Your objective
Restate the data that follows exactly as it stands, beginning with the first line and ending with the line that contains "um dich inspirieren zu lassen, Erkenntnisse".
[Start of section]
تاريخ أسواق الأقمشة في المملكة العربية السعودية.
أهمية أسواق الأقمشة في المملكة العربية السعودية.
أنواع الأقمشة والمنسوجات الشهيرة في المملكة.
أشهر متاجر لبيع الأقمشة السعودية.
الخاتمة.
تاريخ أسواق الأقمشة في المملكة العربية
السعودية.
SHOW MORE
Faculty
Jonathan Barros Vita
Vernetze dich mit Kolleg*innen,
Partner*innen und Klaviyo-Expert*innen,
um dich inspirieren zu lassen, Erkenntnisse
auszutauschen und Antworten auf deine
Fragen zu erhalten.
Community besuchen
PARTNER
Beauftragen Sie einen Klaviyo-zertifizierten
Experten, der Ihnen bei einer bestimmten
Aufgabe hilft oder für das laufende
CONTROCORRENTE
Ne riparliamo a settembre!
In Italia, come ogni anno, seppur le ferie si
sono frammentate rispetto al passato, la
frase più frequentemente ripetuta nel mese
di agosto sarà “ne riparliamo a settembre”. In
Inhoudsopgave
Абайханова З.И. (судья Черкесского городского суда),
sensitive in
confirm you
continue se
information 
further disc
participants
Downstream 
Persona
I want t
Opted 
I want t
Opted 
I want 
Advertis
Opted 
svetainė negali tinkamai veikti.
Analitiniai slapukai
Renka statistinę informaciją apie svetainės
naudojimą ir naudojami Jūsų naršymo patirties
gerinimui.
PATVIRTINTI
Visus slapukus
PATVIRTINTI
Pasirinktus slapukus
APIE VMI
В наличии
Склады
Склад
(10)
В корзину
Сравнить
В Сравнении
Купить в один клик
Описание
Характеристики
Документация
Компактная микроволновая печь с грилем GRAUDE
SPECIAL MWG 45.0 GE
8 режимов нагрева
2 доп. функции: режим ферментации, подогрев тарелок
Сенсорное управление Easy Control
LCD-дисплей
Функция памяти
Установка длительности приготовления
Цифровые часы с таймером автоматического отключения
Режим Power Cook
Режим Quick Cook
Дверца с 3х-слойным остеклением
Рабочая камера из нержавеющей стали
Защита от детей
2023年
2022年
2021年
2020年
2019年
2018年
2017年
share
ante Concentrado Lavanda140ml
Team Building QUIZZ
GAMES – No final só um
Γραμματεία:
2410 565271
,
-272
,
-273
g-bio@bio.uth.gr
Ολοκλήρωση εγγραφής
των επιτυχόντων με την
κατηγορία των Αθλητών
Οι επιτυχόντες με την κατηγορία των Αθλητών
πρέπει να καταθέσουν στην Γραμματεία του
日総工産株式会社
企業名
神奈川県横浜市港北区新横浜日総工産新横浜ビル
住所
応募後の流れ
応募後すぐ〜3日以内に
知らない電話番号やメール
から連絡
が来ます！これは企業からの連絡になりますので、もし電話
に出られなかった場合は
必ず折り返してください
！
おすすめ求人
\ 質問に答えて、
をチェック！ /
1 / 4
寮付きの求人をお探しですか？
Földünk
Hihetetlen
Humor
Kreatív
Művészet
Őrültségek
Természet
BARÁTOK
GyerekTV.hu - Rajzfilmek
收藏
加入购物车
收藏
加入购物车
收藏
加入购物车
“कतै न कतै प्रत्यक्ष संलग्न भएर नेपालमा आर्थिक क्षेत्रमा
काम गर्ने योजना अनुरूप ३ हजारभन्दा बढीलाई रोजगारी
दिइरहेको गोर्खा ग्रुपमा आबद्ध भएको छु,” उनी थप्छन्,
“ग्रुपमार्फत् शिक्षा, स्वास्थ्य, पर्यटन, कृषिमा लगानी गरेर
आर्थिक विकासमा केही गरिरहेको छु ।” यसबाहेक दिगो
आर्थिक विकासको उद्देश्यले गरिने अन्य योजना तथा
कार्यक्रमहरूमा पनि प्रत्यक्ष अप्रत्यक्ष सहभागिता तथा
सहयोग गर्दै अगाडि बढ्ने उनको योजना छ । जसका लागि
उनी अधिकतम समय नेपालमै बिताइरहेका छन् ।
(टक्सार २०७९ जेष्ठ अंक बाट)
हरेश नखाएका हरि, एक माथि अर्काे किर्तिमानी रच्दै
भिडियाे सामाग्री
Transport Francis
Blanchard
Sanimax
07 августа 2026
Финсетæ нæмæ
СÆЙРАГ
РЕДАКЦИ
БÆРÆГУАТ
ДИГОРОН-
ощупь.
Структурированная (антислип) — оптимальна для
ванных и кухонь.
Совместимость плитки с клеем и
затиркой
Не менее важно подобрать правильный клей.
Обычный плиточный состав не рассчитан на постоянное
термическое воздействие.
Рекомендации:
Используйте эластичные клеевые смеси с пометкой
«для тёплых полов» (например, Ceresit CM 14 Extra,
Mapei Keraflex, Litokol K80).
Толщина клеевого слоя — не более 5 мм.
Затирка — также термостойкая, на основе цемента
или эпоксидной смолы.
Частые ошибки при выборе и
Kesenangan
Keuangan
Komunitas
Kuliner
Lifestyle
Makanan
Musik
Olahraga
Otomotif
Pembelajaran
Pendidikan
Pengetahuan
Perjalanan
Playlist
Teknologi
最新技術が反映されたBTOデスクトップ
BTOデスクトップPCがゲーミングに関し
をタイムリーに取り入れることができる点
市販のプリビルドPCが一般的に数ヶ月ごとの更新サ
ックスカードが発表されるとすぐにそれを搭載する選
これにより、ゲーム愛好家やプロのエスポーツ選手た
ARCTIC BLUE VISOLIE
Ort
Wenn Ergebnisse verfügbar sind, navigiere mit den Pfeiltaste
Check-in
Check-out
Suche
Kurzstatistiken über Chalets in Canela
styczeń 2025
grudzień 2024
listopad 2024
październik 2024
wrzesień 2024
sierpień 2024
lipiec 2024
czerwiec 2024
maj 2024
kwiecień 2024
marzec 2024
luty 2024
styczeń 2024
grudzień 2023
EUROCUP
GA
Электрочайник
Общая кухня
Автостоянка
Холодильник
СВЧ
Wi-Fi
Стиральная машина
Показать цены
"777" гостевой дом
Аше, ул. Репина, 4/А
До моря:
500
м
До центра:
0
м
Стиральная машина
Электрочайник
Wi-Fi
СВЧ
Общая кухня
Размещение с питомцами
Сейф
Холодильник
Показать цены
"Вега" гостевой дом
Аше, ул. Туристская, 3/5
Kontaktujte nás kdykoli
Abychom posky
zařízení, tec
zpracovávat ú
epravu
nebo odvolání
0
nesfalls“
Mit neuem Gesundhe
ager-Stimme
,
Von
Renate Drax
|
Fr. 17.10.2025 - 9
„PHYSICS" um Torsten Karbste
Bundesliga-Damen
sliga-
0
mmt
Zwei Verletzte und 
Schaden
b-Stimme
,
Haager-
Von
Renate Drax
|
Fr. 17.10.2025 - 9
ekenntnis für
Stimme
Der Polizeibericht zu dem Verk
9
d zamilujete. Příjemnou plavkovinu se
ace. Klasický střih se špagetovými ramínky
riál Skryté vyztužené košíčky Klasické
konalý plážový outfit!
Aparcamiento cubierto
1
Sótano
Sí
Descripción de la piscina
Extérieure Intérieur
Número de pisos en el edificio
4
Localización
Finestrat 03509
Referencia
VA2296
[End of section]
Result of this task
تاريخ أسواق الأقمشة في المملكة العربية السعودية.
أهمية أسواق الأقمشة في المملكة العربية السعودية.
أنواع الأقمشة والمنسوجات الشهيرة في المملكة.
أشهر متاجر لبيع الأقمشة السعودية.
الخاتمة.
تاريخ أسواق الأقمشة في المملكة العربية
السعودية.
SHOW MORE
Faculty
Jonathan Barros Vita
Vernetze dich mit Kolleg*innen,
Partner*innen und Klaviyo-Expert*innen,
um dich inspirieren zu lassen, Erkenntnisse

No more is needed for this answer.